С такими людьми не было нужды прибегать к жестокому деспотизму, к которому привели глупость черных и постепенное порабощение хамитов, слишком близко породнившихся со своими подданными. Напротив, в Китае, когда смешение начало беспокоить арийский дух, оказалось, что этот благородный элемент по мере его распространения в массах впитывал в себя врожденные свойства местных народов. Он не передавал им свою гибкость, благородную энергию, вкус к свободе. Тем не менее он укреплял их инстинктивную любовь к порядку и антипатию к издержкам воображения.
У китайцев очень прозаическая натура, чрезмерность ужасает их, поэтому несправедливый монарх немедленно теряет авторитет и уважение.
В этой стране принципом правления был патриархат, поскольку цивилизаторами были арийцы, которые жили среди низших народов, но на практике абсолютизм властителя не проявлялся ни в сверхчеловеческой гордыне, ни в отталкивающем деспотизме и был ограничен узкими рамками в силу того, что малайская природа не провоцировала эксцессов, а арийский дух, смешиваясь с ней, находил среду, осознающую, что спасение государства есть соблюдение законов на всех уровнях населения.
Итак, власть в Срединной Империи организовалась. Царь — отец подданных; он имеет право на их абсолютное подчинение и служит для них проводником божественной воли, поэтому приближаться к нему можно лишь на коленях. Теоретически он может все, чего захочет, но в действительности возможности его не безграничны. Народ ропщет, мандарины высказывают недовольство, министры, ползающие у ног императора, громогласно осуждают незаконное поведение отца нации, и этот отец стоит перед выбором: либо довести свои прихоти до крайности и тем самым порвать со всем священным и неприкосновенным, чему его учили с детства, либо столкнуться с открытым бунтом.
Китайские историки много пишут о том, что абсолютная власть императоров была ограничена общественным мнением и нравами, о том, что тирания в Китае никогда не пользовалась уважением, потому что природа подданных не была к ней приспособлена. Конечно, император считается властителем Срединной Империи и даже всего мира, отсюда все, что ему не подчинялось, рассматривалось как проявление варварства и нецивилизованности. Но если китайская бюрократия изощряется в выражениях вернопод-данничества по отношению к сыну Неба, то обычай не позволяет ему относиться к самому себе подобным образом. Его речи исполнены исключительной скромности: царь считает себя недостойным исполнять высшие функции, доверенные ему его августейшим родителем. Он почтительно разговаривает со своими детьми-подданными.
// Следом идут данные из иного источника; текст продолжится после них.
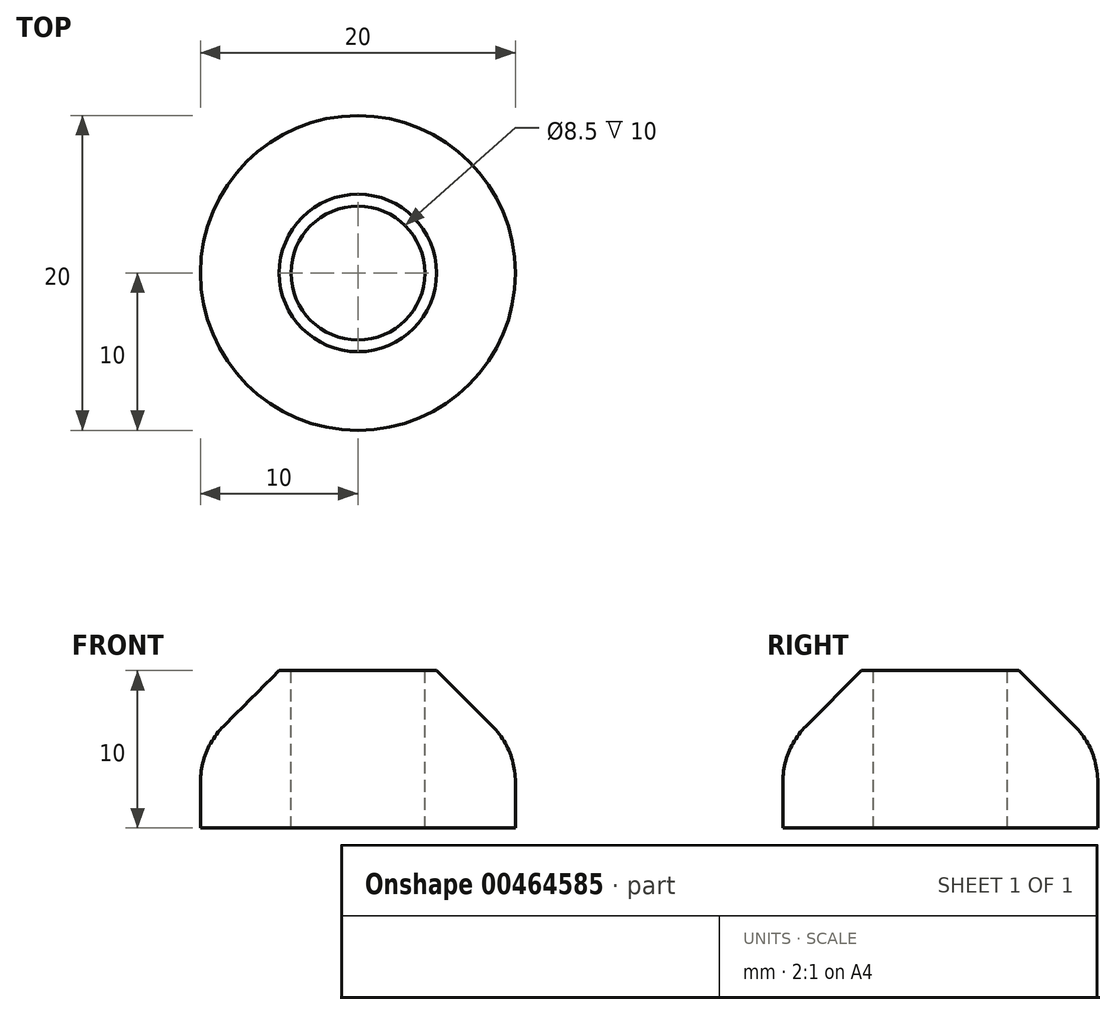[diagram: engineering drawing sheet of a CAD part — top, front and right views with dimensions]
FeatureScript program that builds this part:
annotation { "Feature Type Name" : "Feature", "Feature Type Description" : "" }
export const myFeature = defineFeature(function(context is Context, id is Id, definition is map)
    precondition{}
    {
        {
            var Q0;
            Q0=qCreatedBy(makeId("Top.planeOp"),FACE);
            var sketch = newSketch(context, id + "F0", { "sketchPlane" : qUnion([Q0])});
            skCircle(sketch, "E0", {"center": v(0, 0) * mm, "radius": 10 * mm});
            skSolve(sketch);
        }
        {
            var Q0;
            Q0 = qSketchRegion(id + "F0", true);
            extrude(context, id + "F1", {"entities" : qUnion([Q0]), "depth" : 10 * mm, "offsetDistance" : 25 * mm});
        }
        {
            var Q0;
            Q0=makeQuery(id+"F1.opExtrude","CAP_FACE",FACE,{"disambiguationData":[OSD([sQuery(id+"F0.wireOp",EDGE,"E0")])],"isStart":false});
            var sketch = newSketch(context, id + "F2", { "sketchPlane" : qUnion([Q0])});
            skCircle(sketch, "E1", {"center": v(0, 0) * mm, "radius": 4.25 * mm});
            skSolve(sketch);
        }
        {
            var Q0;
            Q0 = qSketchRegion(id + "F2", true);
            extrude(context, id + "F3", {"entities" : qUnion([Q0]), "operationType" : NewBodyOperationType.REMOVE, "endBound" : BoundingType.THROUGH_ALL, "oppositeDirection" : true, "depth" : 25 * mm, "offsetDistance" : 25 * mm});
        }
        {
            var Q0;
            Q0=makeQuery(id+"F1.opExtrude","CAP_EDGE",EDGE,{"disambiguationData":[OSD([sQuery(id+"F0.wireOp",EDGE,"E0")])],"isStart":false});
            chamfer(context, id + "F4", {"entities" : qUnion([Q0]), "width" : 5 * mm, "tangentPropagation" : true});
        }
        {
            var Q0;
            {var subQ0=sQuery(id+"F0.wireOp",EDGE,"E0");Q0=makeQuery(id+"F4.opChamfer","BLEND_EDGE",EDGE,{"blendedFrom":[makeQuery(id+"F1.opExtrude","CAP_EDGE",EDGE,{"disambiguationData":[OSD([subQ0])],"isStart":false}),makeQuery(id+"F1.opExtrude","SWEPT_FACE",FACE,{"disambiguationData":[OSD([subQ0])]})],"blendedInto":[makeQuery(id+"F1.opExtrude","SWEPT_FACE",FACE,{"disambiguationData":[OSD([subQ0])]})]});}
            fillet(context, id + "F5", {"entities" : qUnion([Q0]), "radius" : 5 * mm, "tangentPropagation" : true, "allowEdgeOverflow" : false});
        }
    });
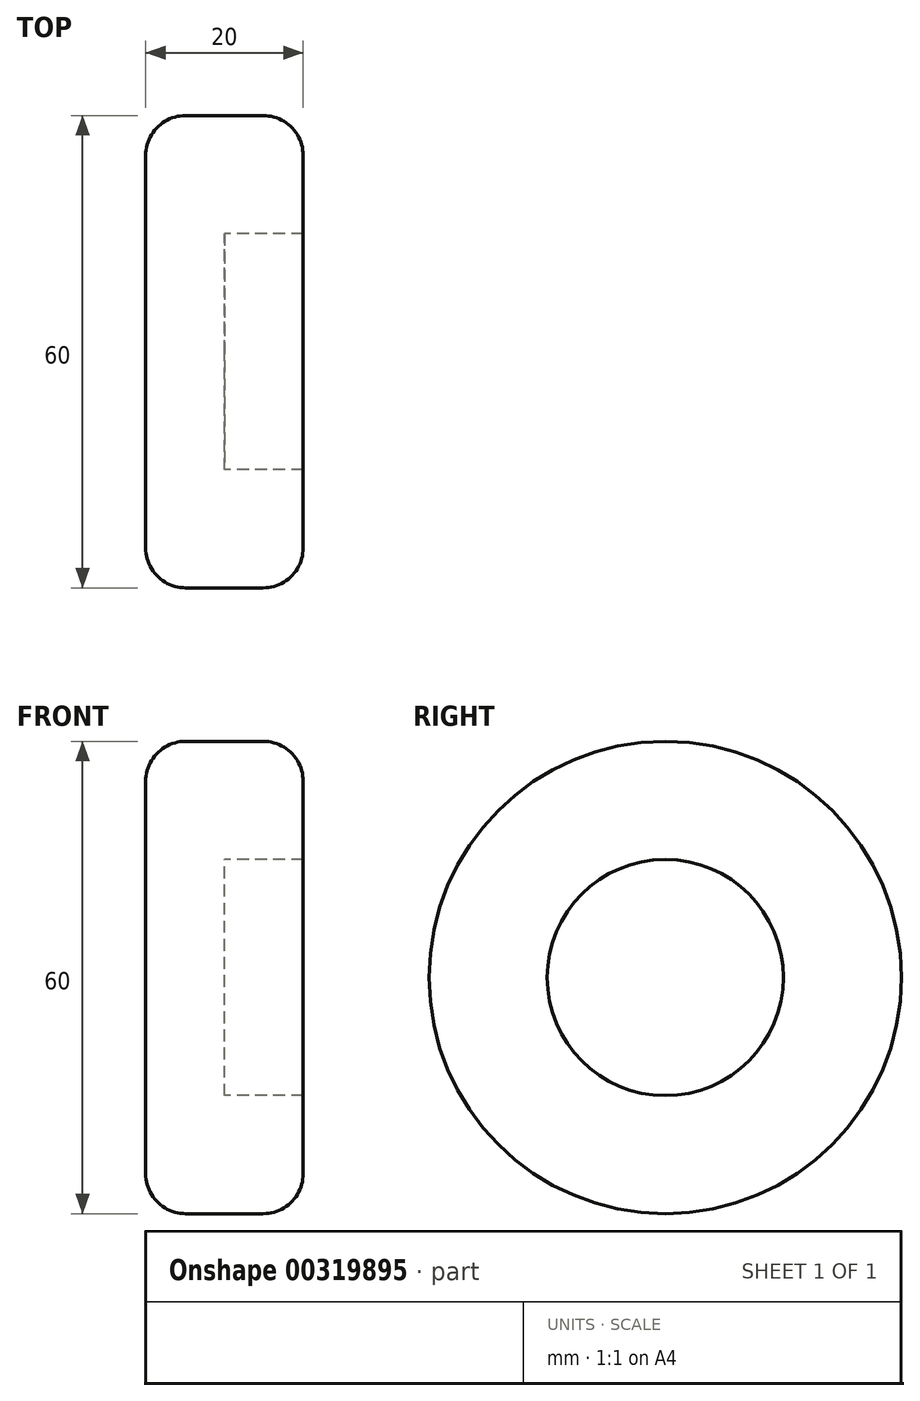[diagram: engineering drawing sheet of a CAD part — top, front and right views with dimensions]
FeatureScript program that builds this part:
annotation { "Feature Type Name" : "Feature", "Feature Type Description" : "" }
export const myFeature = defineFeature(function(context is Context, id is Id, definition is map)
    precondition{}
    {
        {
            var Q0;
            Q0=qCreatedBy(makeId("Right.planeOp"),FACE);
            var sketch = newSketch(context, id + "F0", { "sketchPlane" : qUnion([Q0])});
            skCircle(sketch, "E0", {"center": v(0, 0) * mm, "radius": 15 * mm});
            skCircle(sketch, "E1", {"center": v(0, 0) * mm, "radius": 30 * mm});
            skLineSegment(sketch, "E2", {"start": v(0, 0) * mm, "end": v(15, 0) * mm});
            skLineSegment(sketch, "E3", {"start": v(0, 0) * mm, "end": v(-30, 0) * mm});
            skSolve(sketch);
        }
        {
            var Q0;
            Q0=makeQuery(id+"F0.imprint","IMPRINT",FACE,{"disambiguationData":[TD([[makeQuery(id+"F0.imprint","IMPRINT",EDGE,{"derivedFrom":sQuery(id+"F0.wireOp",EDGE,"E1")}),1.0]])]});
            extrude(context, id + "F1", {"entities" : qUnion([Q0]), "depth" : 20 * mm});
        }
        {
            var Q0;
            {var subQ0=sQuery(id+"F0.wireOp",EDGE,"E2");Q0=makeQuery(id+"F0.imprint","IMPRINT",FACE,{"disambiguationData":[TD([[makeQuery(id+"F0.imprint","IMPRINT",EDGE,{"derivedFrom":subQ0}),1.0]])]});}
            var Q1;
            {var subQ0=sQuery(id+"F0.wireOp",EDGE,"E2");Q1=makeQuery(id+"F0.imprint","IMPRINT",FACE,{"disambiguationData":[TD([[makeQuery(id+"F0.imprint","IMPRINT",EDGE,{"derivedFrom":subQ0}),-1.0]])]});}
            extrude(context, id + "F2", {"entities" : qUnion([Q0, Q1]), "operationType" : NewBodyOperationType.ADD, "depth" : 10 * mm});
        }
        {
            var Q0;
            Q0=makeQuery(id+"F1.opExtrude","SWEPT_BODY",BODY,{"disambiguationData":[OSD([sQuery(id+"F0.wireOp",EDGE,"E0"),sQuery(id+"F0.wireOp",EDGE,"E1")])]});
            transform(context, id + "F3", {"entities" : qUnion([Q0]), "transformType" : TransformType.TRANSLATION_3D, "dx" : 0 * mm, "dy" : 0 * mm, "dz" : 83.82 * mm, "makeCopy" : true});
        }
        {
            var Q0;
            Q0=makeQuery(id+"F3.opPattern","COPY",BODY,{"derivedFrom":makeQuery(id+"F1.opExtrude","SWEPT_BODY",BODY,{"disambiguationData":[OSD([sQuery(id+"F0.wireOp",EDGE,"E0"),sQuery(id+"F0.wireOp",EDGE,"E1")])]}),"instanceName":"1"});
            transform(context, id + "F4", {"entities" : qUnion([Q0]), "transformType" : TransformType.TRANSLATION_3D, "dx" : 0 * mm, "dy" : -105.66 * mm, "dz" : 0 * mm, "makeCopy" : true});
        }
        {
            var Q0;
            Q0=makeQuery(id+"F4.opPattern","COPY",BODY,{"derivedFrom":makeQuery(id+"F3.opPattern","COPY",BODY,{"derivedFrom":makeQuery(id+"F1.opExtrude","SWEPT_BODY",BODY,{"disambiguationData":[OSD([sQuery(id+"F0.wireOp",EDGE,"E0"),sQuery(id+"F0.wireOp",EDGE,"E1")])]}),"instanceName":"1"}),"instanceName":"1"});
            transform(context, id + "F5", {"entities" : qUnion([Q0]), "transformType" : TransformType.TRANSLATION_3D, "dx" : 0 * mm, "dy" : 0 * mm, "dz" : -88.65 * mm, "makeCopy" : true});
        }
        {
            var Q0;
            Q0=makeQuery(id+"F3.opPattern","COPY",BODY,{"derivedFrom":makeQuery(id+"F1.opExtrude","SWEPT_BODY",BODY,{"disambiguationData":[OSD([sQuery(id+"F0.wireOp",EDGE,"E0"),sQuery(id+"F0.wireOp",EDGE,"E1")])]}),"instanceName":"1"});
            var Q1;
            Q1=makeQuery(id+"F4.opPattern","COPY",BODY,{"derivedFrom":makeQuery(id+"F3.opPattern","COPY",BODY,{"derivedFrom":makeQuery(id+"F1.opExtrude","SWEPT_BODY",BODY,{"disambiguationData":[OSD([sQuery(id+"F0.wireOp",EDGE,"E0"),sQuery(id+"F0.wireOp",EDGE,"E1")])]}),"instanceName":"1"}),"instanceName":"1"});
            var Q2;
            Q2=makeQuery(id+"F5.opPattern","COPY",BODY,{"derivedFrom":makeQuery(id+"F4.opPattern","COPY",BODY,{"derivedFrom":makeQuery(id+"F3.opPattern","COPY",BODY,{"derivedFrom":makeQuery(id+"F1.opExtrude","SWEPT_BODY",BODY,{"disambiguationData":[OSD([sQuery(id+"F0.wireOp",EDGE,"E0"),sQuery(id+"F0.wireOp",EDGE,"E1")])]}),"instanceName":"1"}),"instanceName":"1"}),"instanceName":"1"});
            deleteBodies(context, id + "F6", {"entities" : qUnion([Q0, Q1, Q2])});
        }
        {
            var Q0;
            Q0=makeQuery(id+"F1.opExtrude","CAP_EDGE",EDGE,{"disambiguationData":[OSD([sQuery(id+"F0.wireOp",EDGE,"E1")])],"isStart":true});
            var Q1;
            Q1=makeQuery(id+"F1.opExtrude","CAP_EDGE",EDGE,{"disambiguationData":[OSD([sQuery(id+"F0.wireOp",EDGE,"E1")])],"isStart":false});
            fillet(context, id + "F7", {"entities" : qUnion([Q0, Q1]), "radius" : 5.08 * mm, "tangentPropagation" : true, "allowEdgeOverflow" : false});
        }
    });
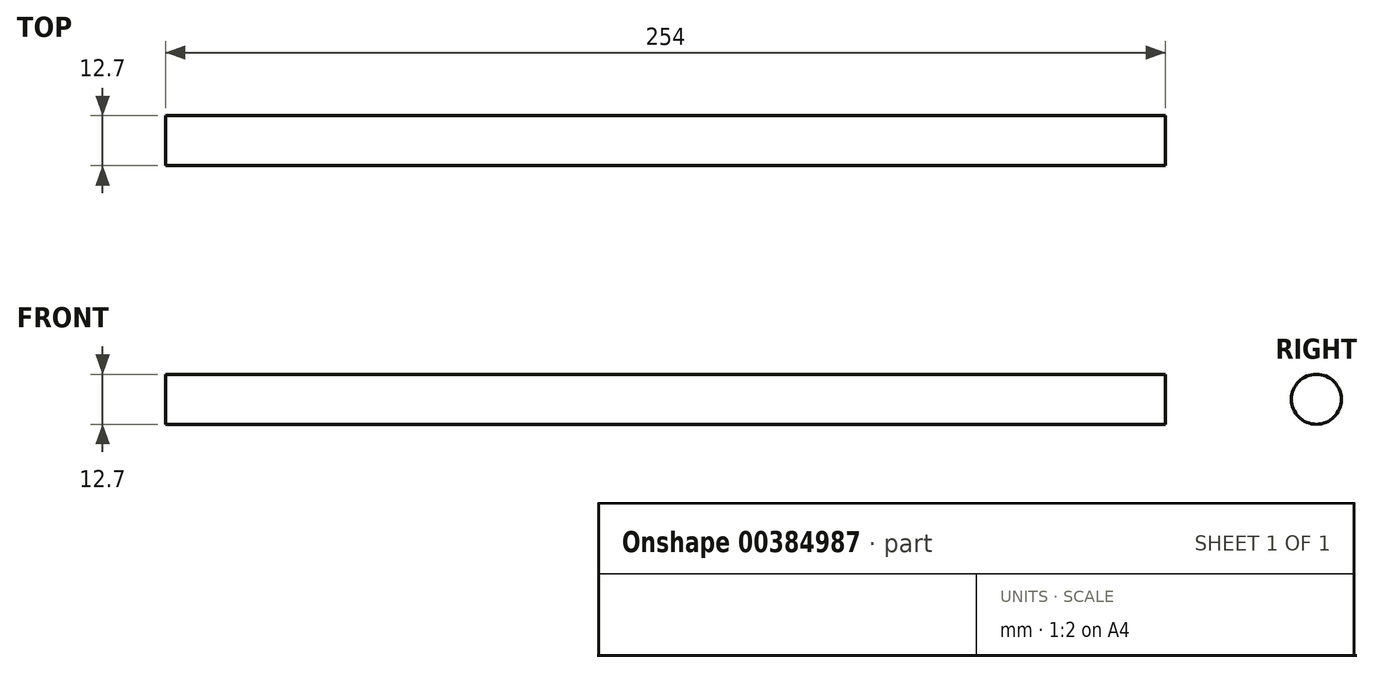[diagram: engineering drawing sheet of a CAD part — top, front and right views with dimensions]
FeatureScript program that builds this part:
annotation { "Feature Type Name" : "Feature", "Feature Type Description" : "" }
export const myFeature = defineFeature(function(context is Context, id is Id, definition is map)
    precondition{}
    {
        {
            var Q0;
            Q0=qCreatedBy(makeId("Right.planeOp"),FACE);
            var sketch = newSketch(context, id + "F0", { "sketchPlane" : qUnion([Q0])});
            skCircle(sketch, "E0", {"center": v(0, 0) * mm, "radius": 6.35 * mm});
            skCircle(sketch, "E1", {"center": v(0, 24.13) * mm, "radius": 33.02 * mm});
            skSolve(sketch);
        }
        {
            var Q0;
            Q0=makeQuery(id+"F0.imprint","IMPRINT",FACE,{"disambiguationData":[TD([[makeQuery(id+"F0.imprint","IMPRINT",EDGE,{"derivedFrom":sQuery(id+"F0.wireOp",EDGE,"E0")}),1.0]])]});
            extrude(context, id + "F1", {"entities" : qUnion([Q0]), "endBound" : BoundingType.SYMMETRIC, "depth" : 254 * mm, "offsetDistance" : 25.4 * mm});
        }
    });
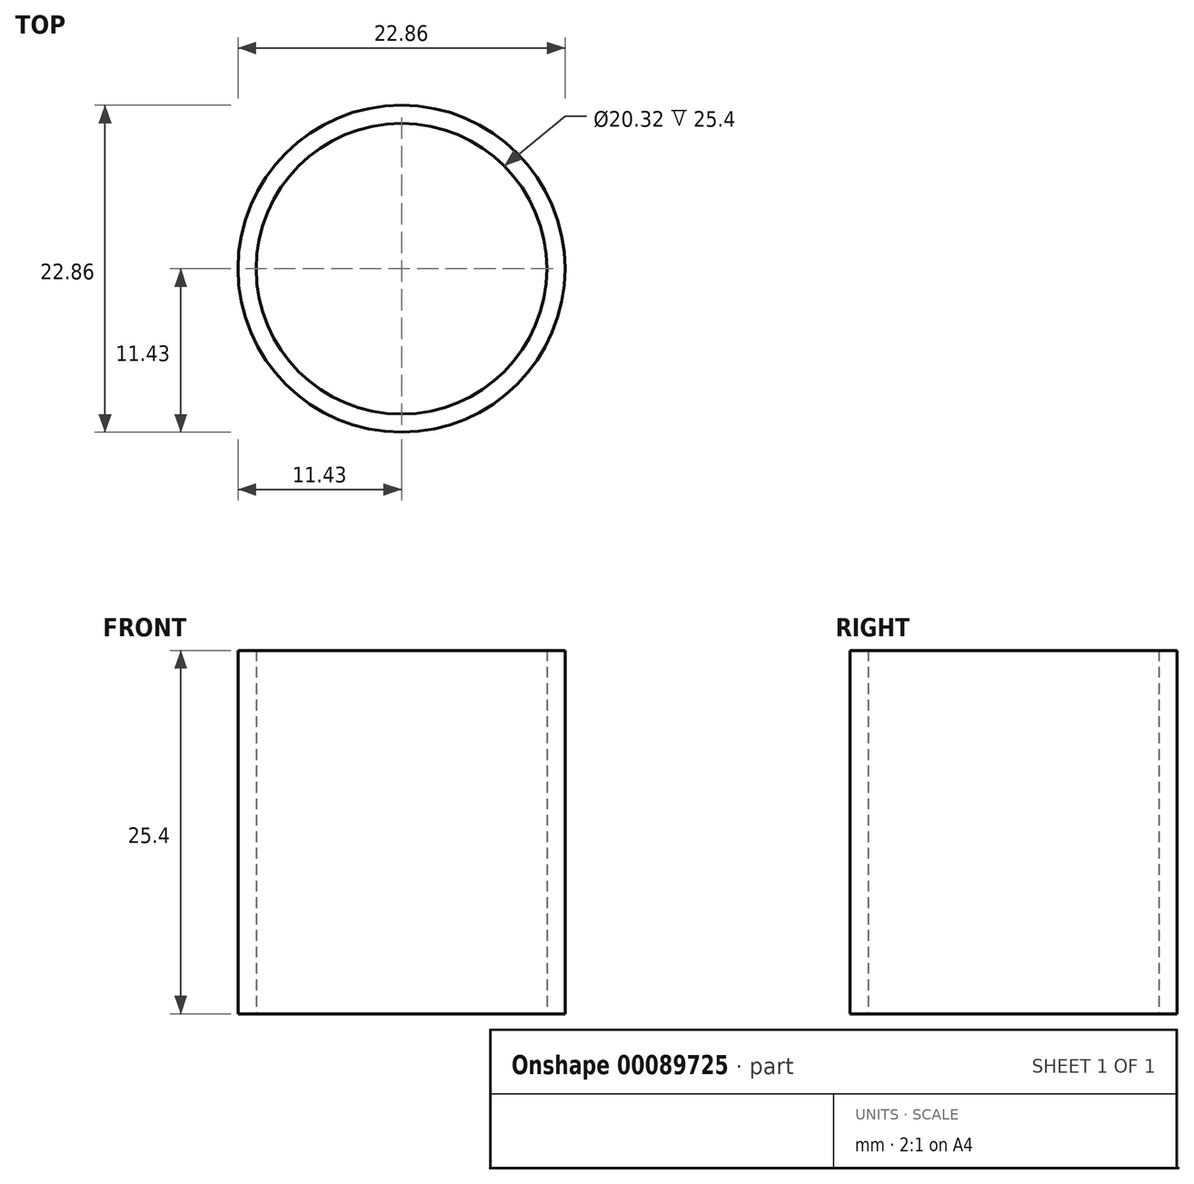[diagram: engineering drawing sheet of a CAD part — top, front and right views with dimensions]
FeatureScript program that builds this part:
annotation { "Feature Type Name" : "Feature", "Feature Type Description" : "" }
export const myFeature = defineFeature(function(context is Context, id is Id, definition is map)
    precondition{}
    {
        {
            var Q0;
            Q0=qCreatedBy(makeId("Top.planeOp"),FACE);
            var sketch = newSketch(context, id + "F0", { "sketchPlane" : qUnion([Q0])});
            skCircle(sketch, "E0", {"center": v(0, 0) * mm, "radius": 10.16 * mm});
            skCircle(sketch, "E1", {"center": v(0, 0) * mm, "radius": 11.43 * mm});
            skSolve(sketch);
        }
        {
            var Q0;
            Q0=makeQuery(id+"F0.imprint","IMPRINT",FACE,{"disambiguationData":[TD([[makeQuery(id+"F0.imprint","IMPRINT",EDGE,{"derivedFrom":sQuery(id+"F0.wireOp",EDGE,"E0")}),-1.0]])]});
            extrude(context, id + "F1", {"entities" : qUnion([Q0]), "depth" : 25.4 * mm});
        }
    });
Следовательно, власть его ограничена, и нет нужды объяснять, что в такой империи принципы власти в основном никогда не менялись. Самое святое — традиция, и тирания усматривается даже в отходе императора от обычаев предков. Короче говоря, сыну Неба позволено все, за исключением посягательства на освященные традиции.
Поэтому естественно, что китайская цивилизация, с самого начала опиравшаяся на малайские народы, а позже на англомерацию желтых рас, смешанных с арийцами, неизменно стремилась к материальной пользе. [162] Если в крупных западных цивилизациях администрация и полиция были на втором плане, то в Китае власть принадлежала чиновничеству, а война и дипломатия, в отличие от других стран, были отодвинуты также на второй план.
162
Я уже отмечал, что в различные эпохи проникновение белой крови в население Китая было довольно значительным. Однако большинство составляла желтая раса: вначале она составляла основу общества, затем пришли монголы и еще более усилили роль желтой расы. Например, первое вторжение татар имело место в 1352 г. до н. э. А в 398 г. до н. э. из Сибири пришла династия Вей.